COSA FARAI: Riporta per favore, riga per riga e senza modifiche, tutto ciò che va dalla riga che contiene "class: Aves" giù fino in fondo ai dati, estremi compresi. Lascia fuori dalla risposta le immagini.

DATI FORNITI:
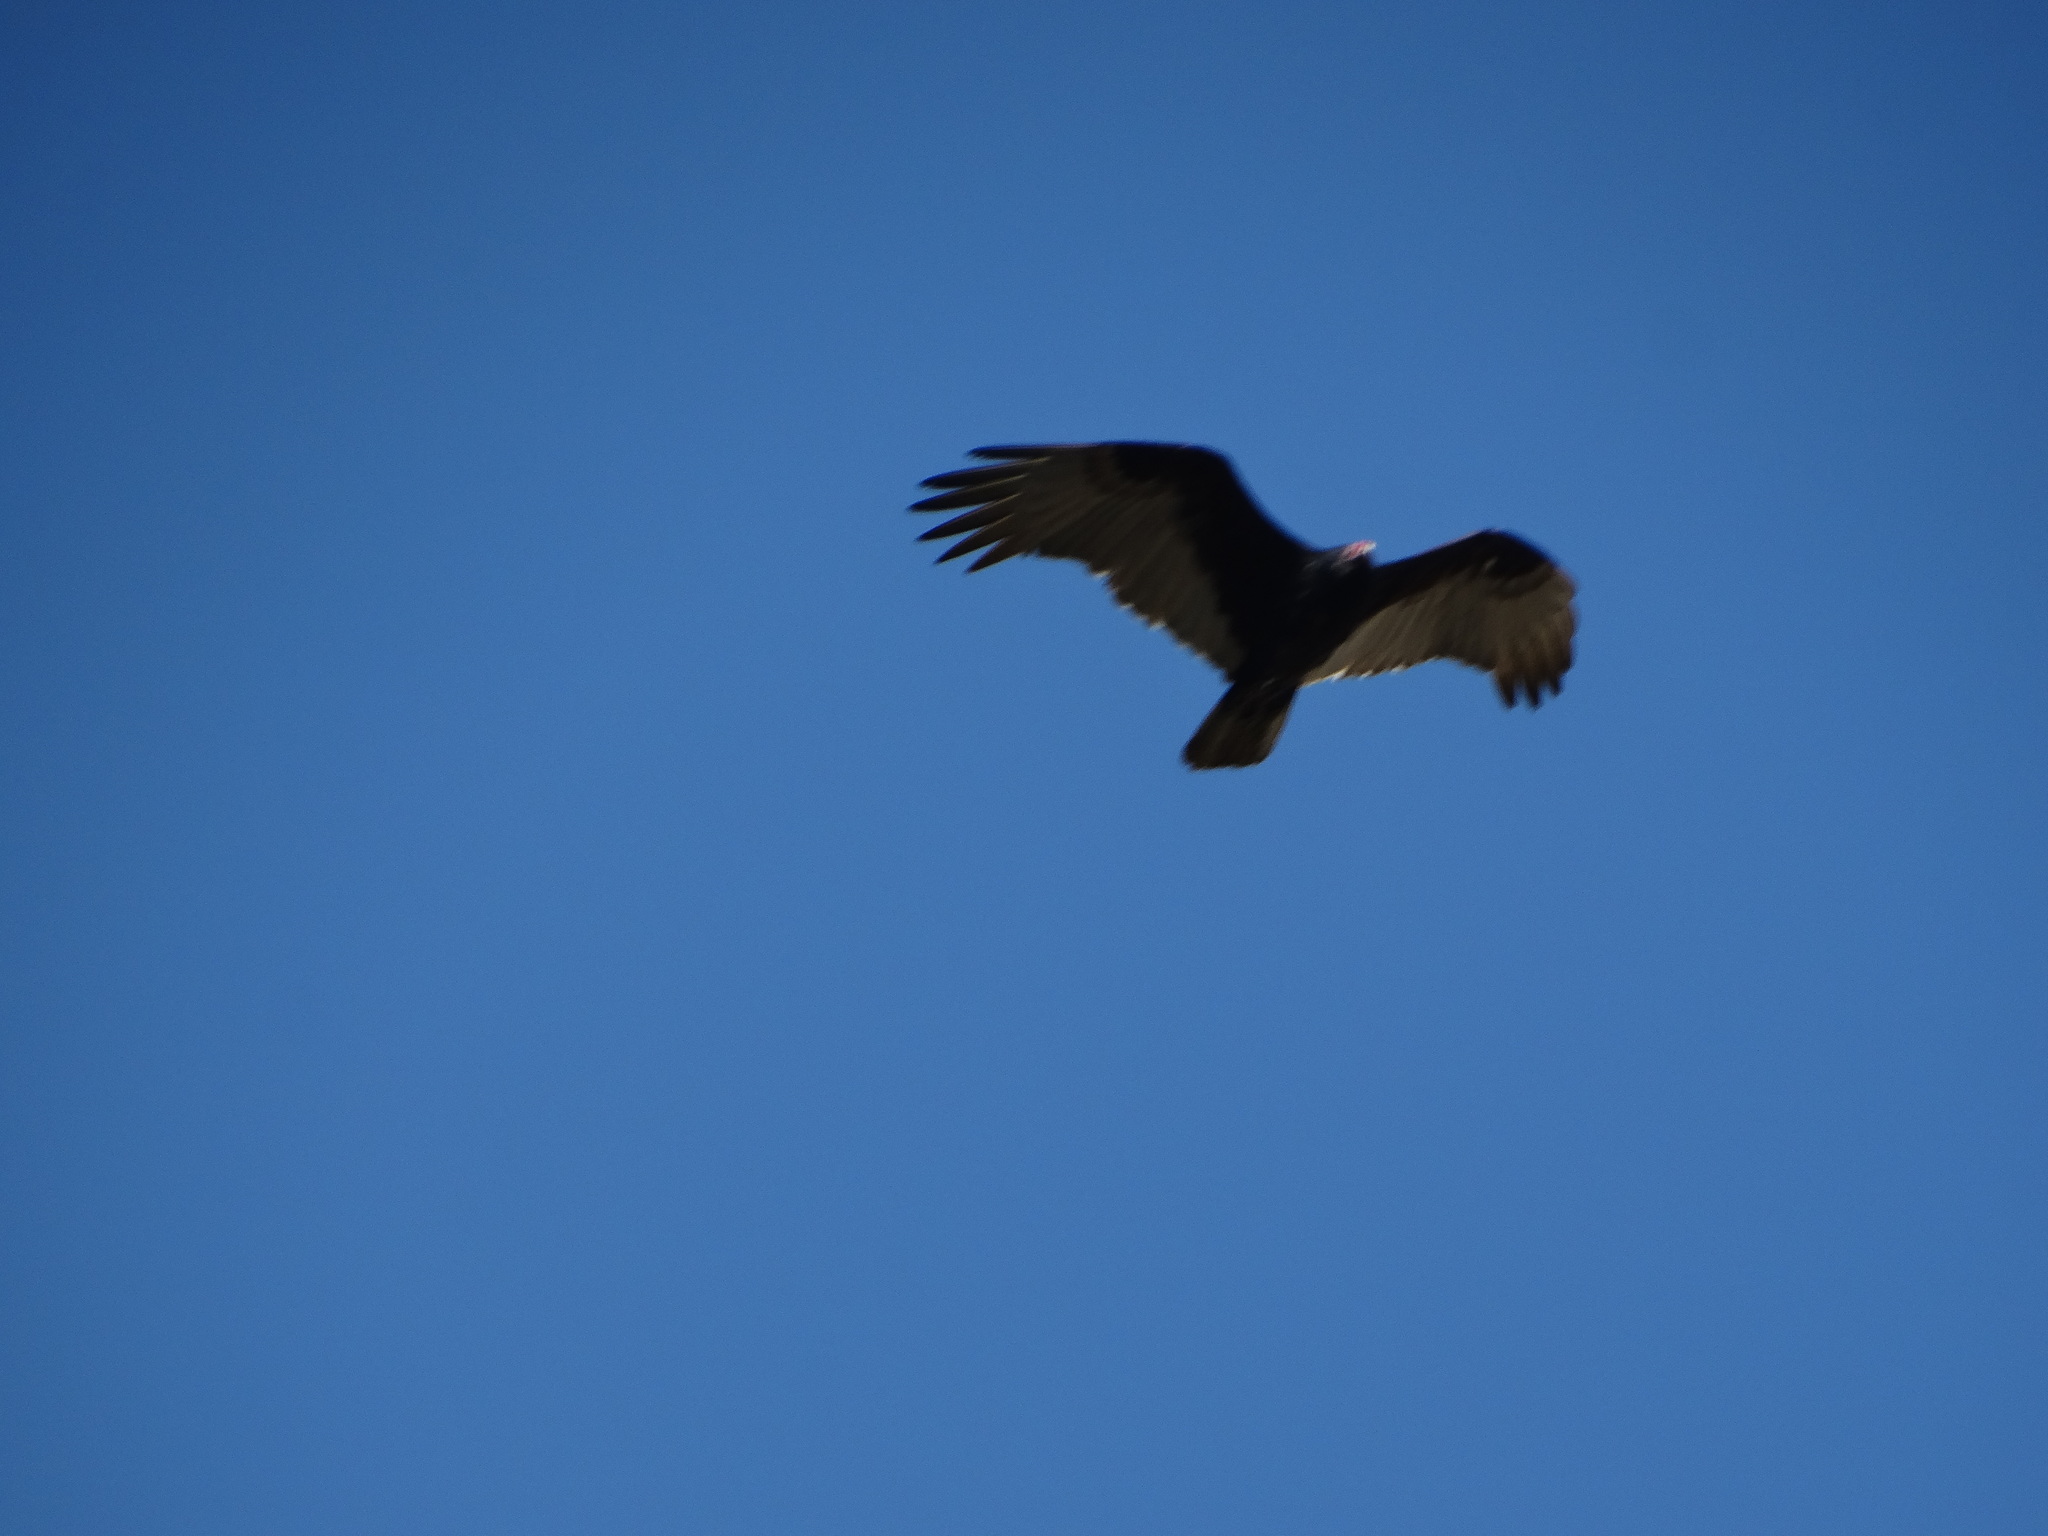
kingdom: Animalia
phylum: Chordata
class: Aves
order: Accipitriformes
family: Cathartidae
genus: Cathartes
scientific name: Cathartes aura
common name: Turkey vulture
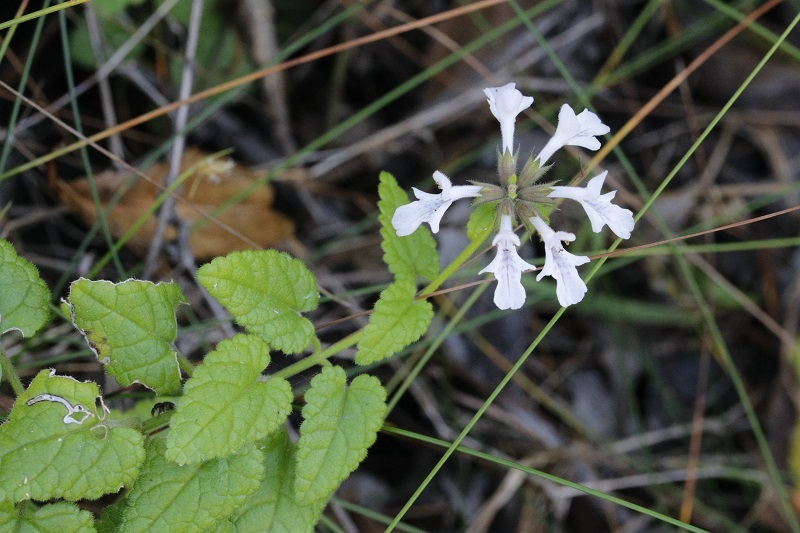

RISPOSTA SCRITTA:
class: Aves
order: Accipitriformes
family: Cathartidae
genus: Cathartes
scientific name: Cathartes aura
common name: Turkey vulture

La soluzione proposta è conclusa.